> _Work order_: An exact copy of every record, without the pictures, is what should come back.

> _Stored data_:
□ □ □ □
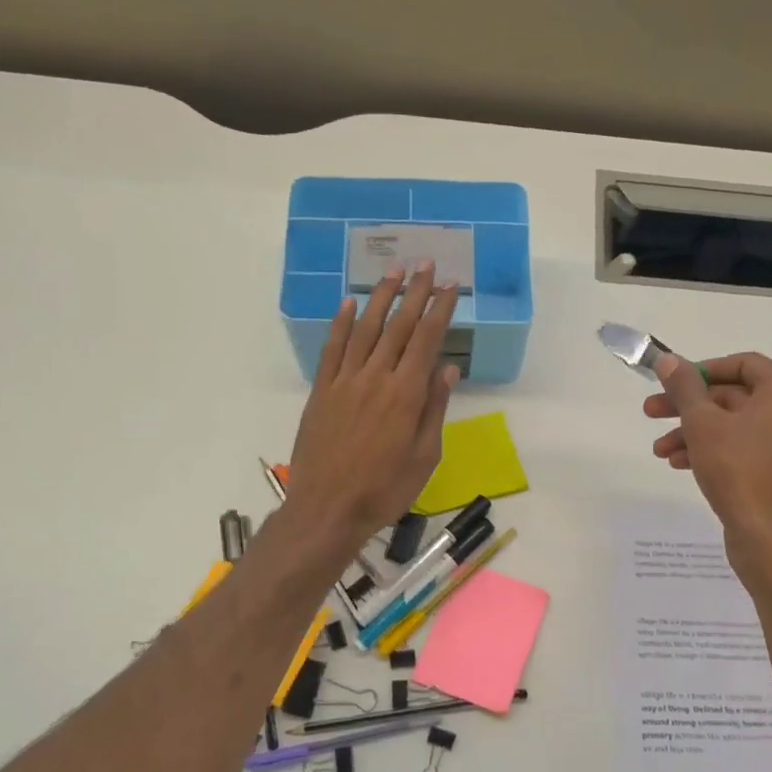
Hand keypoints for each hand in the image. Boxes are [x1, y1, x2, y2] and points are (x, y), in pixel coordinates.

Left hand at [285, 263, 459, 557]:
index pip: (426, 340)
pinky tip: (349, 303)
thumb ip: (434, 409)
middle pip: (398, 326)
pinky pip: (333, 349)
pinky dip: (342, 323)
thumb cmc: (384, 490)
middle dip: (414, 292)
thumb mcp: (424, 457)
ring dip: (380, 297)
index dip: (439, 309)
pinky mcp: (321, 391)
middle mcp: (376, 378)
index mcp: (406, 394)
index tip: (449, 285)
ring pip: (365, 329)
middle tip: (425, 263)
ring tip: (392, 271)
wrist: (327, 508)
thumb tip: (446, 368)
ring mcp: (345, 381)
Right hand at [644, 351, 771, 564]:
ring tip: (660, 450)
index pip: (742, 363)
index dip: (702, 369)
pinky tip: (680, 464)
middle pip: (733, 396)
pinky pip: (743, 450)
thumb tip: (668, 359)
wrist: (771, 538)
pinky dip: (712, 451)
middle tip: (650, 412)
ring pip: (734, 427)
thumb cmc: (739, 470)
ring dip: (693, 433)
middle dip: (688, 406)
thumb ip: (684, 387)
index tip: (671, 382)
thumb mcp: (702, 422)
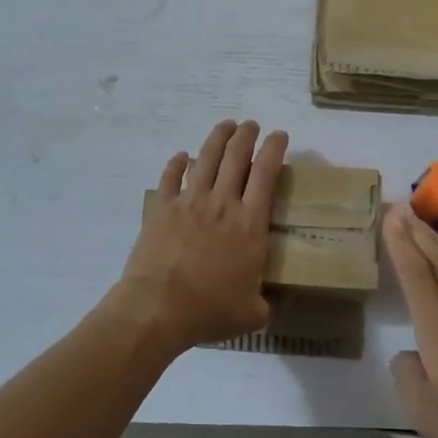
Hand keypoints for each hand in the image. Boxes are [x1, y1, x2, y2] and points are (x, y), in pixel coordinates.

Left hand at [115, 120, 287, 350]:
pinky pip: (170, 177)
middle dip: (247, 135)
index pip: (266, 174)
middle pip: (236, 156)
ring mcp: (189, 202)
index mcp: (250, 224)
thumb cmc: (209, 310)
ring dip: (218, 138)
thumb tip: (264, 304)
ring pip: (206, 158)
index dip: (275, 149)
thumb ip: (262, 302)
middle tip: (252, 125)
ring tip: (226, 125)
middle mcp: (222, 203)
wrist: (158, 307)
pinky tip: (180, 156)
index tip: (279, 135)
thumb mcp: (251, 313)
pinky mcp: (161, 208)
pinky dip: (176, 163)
□ □ □ □
> _Answer section_:
Hand keypoints for each hand in the image. Boxes are [x1, y1, x2, y2] and points are (x, y), in pixel coordinates.

Left hand at [285, 263, 459, 557]:
index pip: (426, 340)
pinky tip: (349, 303)
thumb ip: (434, 409)
middle pip: (398, 326)
pinky pip: (333, 349)
pinky dip: (342, 323)
thumb cmc: (384, 490)
middle dip: (414, 292)
thumb mcp: (424, 457)
ring dip: (380, 297)
index dip: (439, 309)
pinky mcp: (321, 391)
middle mcp: (376, 378)
index mcp: (406, 394)
index tip: (449, 285)
ring pip: (365, 329)
middle tip: (425, 263)
ring tip: (392, 271)
wrist: (327, 508)
thumb tip: (446, 368)
ring mcp: (345, 381)
Right hand at [644, 351, 771, 564]:
ring tip: (660, 450)
index pip: (742, 363)
index dip: (702, 369)
pinky tip: (680, 464)
middle pip: (733, 396)
pinky pip: (743, 450)
thumb tip: (668, 359)
wrist: (771, 538)
pinky dip: (712, 451)
middle tip: (650, 412)
ring pip: (734, 427)
thumb cmc: (739, 470)
ring dip: (693, 433)
middle dip: (688, 406)
thumb ip: (684, 387)
index tip: (671, 382)
thumb mcp: (702, 422)
Hand keypoints for each hand in the image. Boxes are [x1, y1, x2, y2] and points are (x, y), in pixel coordinates.

Left hand at [115, 120, 287, 350]:
pinky pip: (170, 177)
middle dip: (247, 135)
index pip: (266, 174)
middle pip: (236, 156)
ring mcp: (189, 202)
index mcp: (250, 224)
thumb cmc: (209, 310)
ring dip: (218, 138)
thumb tip: (264, 304)
ring pip: (206, 158)
index dip: (275, 149)
thumb ip: (262, 302)
middle tip: (252, 125)
ring tip: (226, 125)
middle mcp: (222, 203)
wrist: (158, 307)
pinky tip: (180, 156)
index tip: (279, 135)
thumb mcp: (251, 313)
pinky mcp: (161, 208)
pinky dip: (176, 163)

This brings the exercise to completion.